→ **What you have to do**
From the CD review below, list each performer who sang or played a character in "Dark Spring," along with that character.

CD Review: Oehms Classics’ ‘Dark Spring’

By Gordon Williams
(Photo credit: Hans Jörg Michel)

Hans Thomalla’s third opera “Dark Spring”—the others being “Fremd” and “Kaspar Hauser”—was premiered by Mannheim Opera in Fall 2020 and recorded by Oehms Classics over the course of its five performances. Since November a recording has been available both online and as a CD. It is this recording which is now being reviewed.

This work depicts four young people who have grown up under the pressures of modern life. Israeli mezzo-soprano Shachar Lavi sang the part of Wendla, Swedish mezzo-soprano Anna Hybiner appeared as Ilse, Australian tenor Christopher Diffey sang Melchior and the part of Moritz was played by Sudanese counter-tenor Magid El-Bushra. The Nationaltheater-Orchester Mannheim was conducted by Alan Pierson, while Barbora Horáková Joly served as the production’s director and Cordula Demattio oversaw the dramaturgy.

→ **Dataset extract**

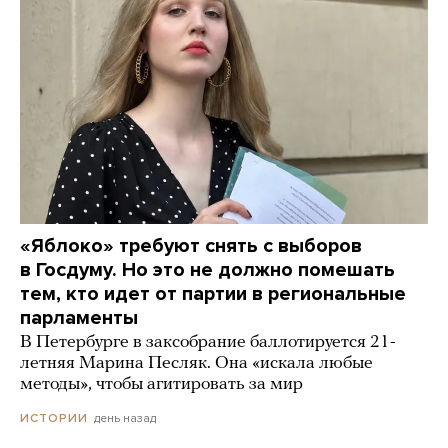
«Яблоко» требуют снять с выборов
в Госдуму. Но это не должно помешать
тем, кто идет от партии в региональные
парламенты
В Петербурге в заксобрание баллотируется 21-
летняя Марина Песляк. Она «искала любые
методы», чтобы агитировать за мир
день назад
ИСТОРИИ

---

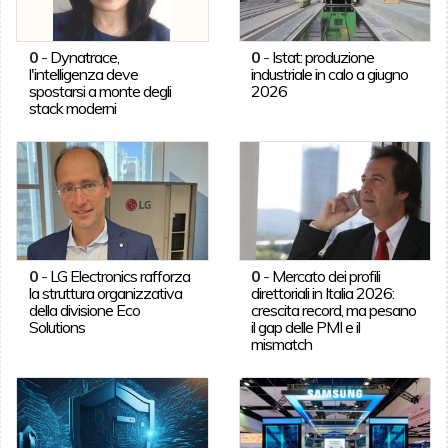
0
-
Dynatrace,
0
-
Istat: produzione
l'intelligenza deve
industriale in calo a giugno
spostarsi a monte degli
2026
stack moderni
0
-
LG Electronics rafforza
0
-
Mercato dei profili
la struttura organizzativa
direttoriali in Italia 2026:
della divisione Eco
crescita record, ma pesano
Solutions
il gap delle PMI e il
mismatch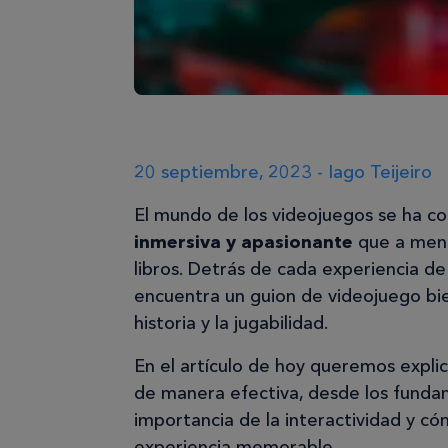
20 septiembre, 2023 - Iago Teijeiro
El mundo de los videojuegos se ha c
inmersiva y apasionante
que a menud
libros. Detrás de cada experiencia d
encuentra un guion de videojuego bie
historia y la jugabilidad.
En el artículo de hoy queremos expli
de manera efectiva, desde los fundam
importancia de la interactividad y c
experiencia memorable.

...

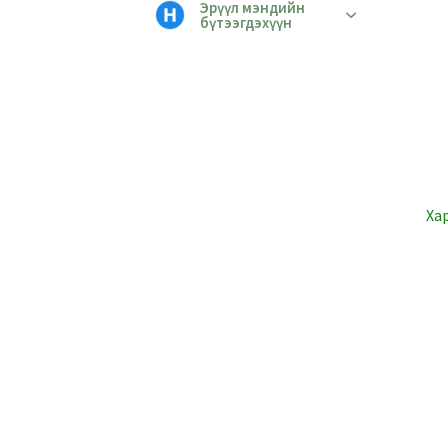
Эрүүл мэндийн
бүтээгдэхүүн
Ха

→ **Solution for this exercise**
- Shachar Lavi: Wendla
- Anna Hybiner: Ilse
- Christopher Diffey: Melchior
- Magid El-Bushra: Moritz